*** Opening of Data supplied ***
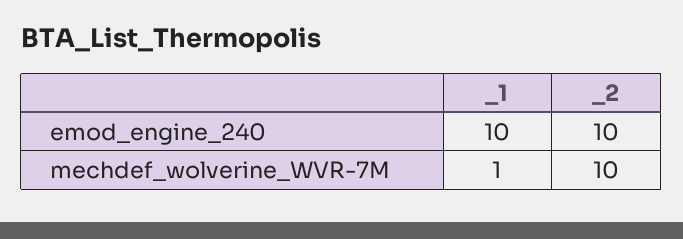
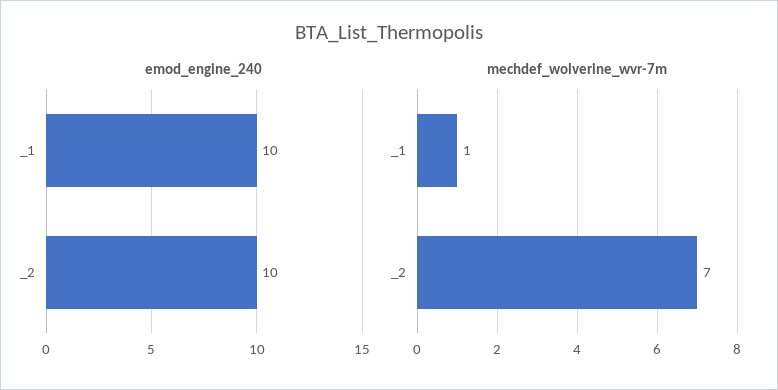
mechdef_wolverine_WVR-7M, _2: 10 -> 7

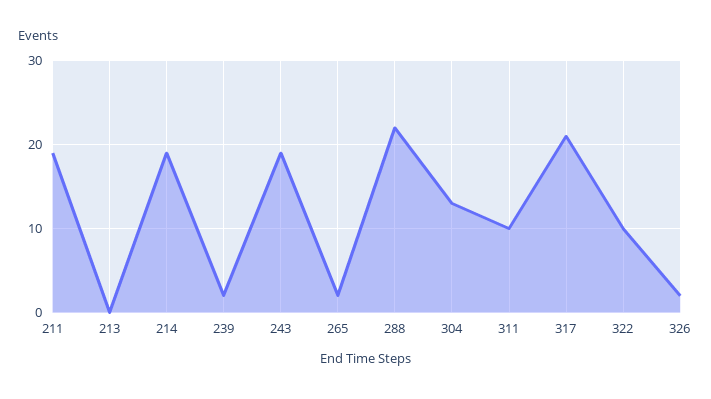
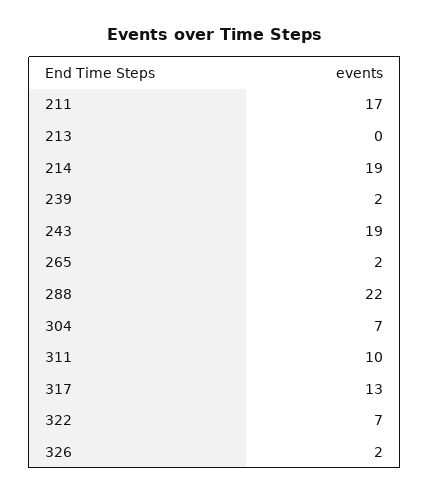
211: 19 -> 17
304: 13 -> 7
317: 21 -> 13
322: 10 -> 7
*** Close of Data supplied ***
■ **Work to be completed**:
Pictures aside, restate the entries word for word.

■ **Written solution**:
mechdef_wolverine_WVR-7M, _2: 10 -> 7

211: 19 -> 17
304: 13 -> 7
317: 21 -> 13
322: 10 -> 7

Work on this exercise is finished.